Dans un foisonnement de revendications diverses, certain·es dénoncent la nouvelle loi sur l’euthanasie déguisée des animaux errants, d’autres la politique syrienne de la Turquie, d’autres enfin les attaques croissantes contre les droits des LGBT. Des groupes compacts, rangés derrière leurs bannières, viennent grossir le rassemblement. L’on y compte des supporters de foot, arborant le maillot du Fenerbahçe et criant des slogans révolutionnaires, de nombreux partis de gauche, mais aussi un petit cortège du DEM, le parti pro-kurde.
« Femme, vie, liberté ! », « Vive la fraternité entre les peuples ! », chantent les manifestantes et manifestants. Parmi eux, Umut (qui signifie « espoir » en turc) Ezber, doctorant en sociologie, se félicite de la mobilisation des universités qui se poursuit, malgré le durcissement de la répression. À travers le pays, la mobilisation a été très peu suivie par la minorité kurde, dubitative à l’égard de certains gestes et slogans ultranationalistes, et qui craint de dynamiter les négociations en cours entre le pouvoir et le fondateur de la guérilla du PKK, Abdullah Öcalan.

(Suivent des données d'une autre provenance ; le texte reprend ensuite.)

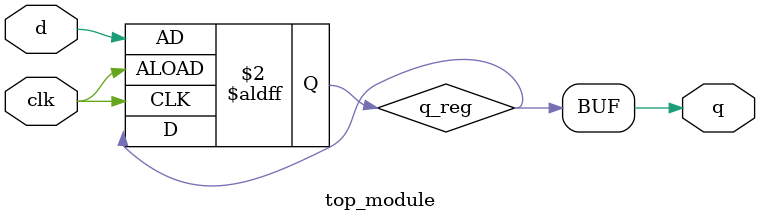
<source format=sv>
module top_module(
    input clk,
    input d,
    output reg q
);

reg q_reg;

always @(posedge clk or negedge clk) begin
    if (clk) begin
        q_reg <= d;
    end
    else begin
        q_reg <= q_reg;
    end
end

assign q = q_reg;

endmodule

</source>
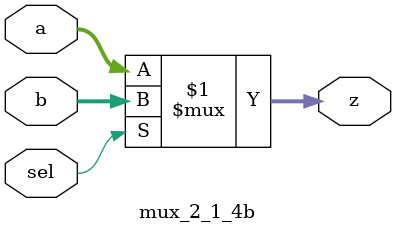
<source format=v>
`timescale 1ns / 1ps


module mux_2_1_4b(
    input [3:0] a,
    input [3:0] b,
    input sel,
    output [3:0] z
    );
    assign z = (sel) ? b: a;
endmodule

</source>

« İmamoğlu a été élu à Istanbul dans une alliance avec les Kurdes, avec les voix des habitants kurdes de cette ville. Nous devons nous rassembler alors que le pouvoir essaie de nous diviser pour mieux glisser vers le fascisme. No Pasarán ! », s’exclame le jeune homme.
Fatigué·es par des heures d’attente, découragé·es par l’immensité de la foule, des milliers de manifestant·es quittent les lieux avant la prise de parole du leader du CHP, Özgür Özel. Beaucoup ici lui savent gré d’avoir pris conscience du danger et renoncé à la stratégie du CHP entièrement tournée vers les élections et refusant la mobilisation dans la rue et ses risques.
Beaucoup, aussi, ont en souvenir le dernier meeting de protestation massif de l’opposition, dans ce même parc de Maltepe, en 2017. À l’issue d’une « marche de la justice » visant, déjà, à dénoncer la politisation de la justice pour traquer les opposant·es, il avait rassemblé une foule très importante, sans donner lieu à aucun changement tangible, au contraire. « Cette fois, il y a encore plus de monde et les gens en ont vraiment marre, ça va changer », veulent croire Ayşe et Fatma.
« Nous avons laissé la peur à la maison, maintenant nous serons dans les rues ! », promet Özgür Özel sur le podium, noyé dans une marée humaine, et dont le discours est retransmis par des haut-parleurs placés tous les cent mètres. Face à ce qu’il dénonce comme « un coup d’État contre contre la démocratie », l’opposant appelle à la libération d’İmamoğlu, « [leur] futur président », et à la tenue d’élections anticipées.
Reste à savoir si ce meeting géant sonne le début de quelque chose de plus grande ampleur ou la fin de la mobilisation. Le leader du CHP le promet : pas question, cette fois, de rentrer chez soi. La mobilisation devrait se poursuivre « tous les mercredis dans un arrondissement différent d’Istanbul, et une fois par semaine dans une ville différente du pays ». Sur ces promesses, la foule se disperse, scandant quelques derniers slogans dans sa marche.
Avec cette mobilisation historique, l’opposition turque a pu compter ses forces et mesurer la détermination d’une partie de la population à ne pas abandonner les derniers vestiges de la démocratie turque. Des jours sombres l’attendent probablement, face à un pouvoir de plus en plus désinhibé dans son usage de la répression. Une raison de plus pour savourer cette journée.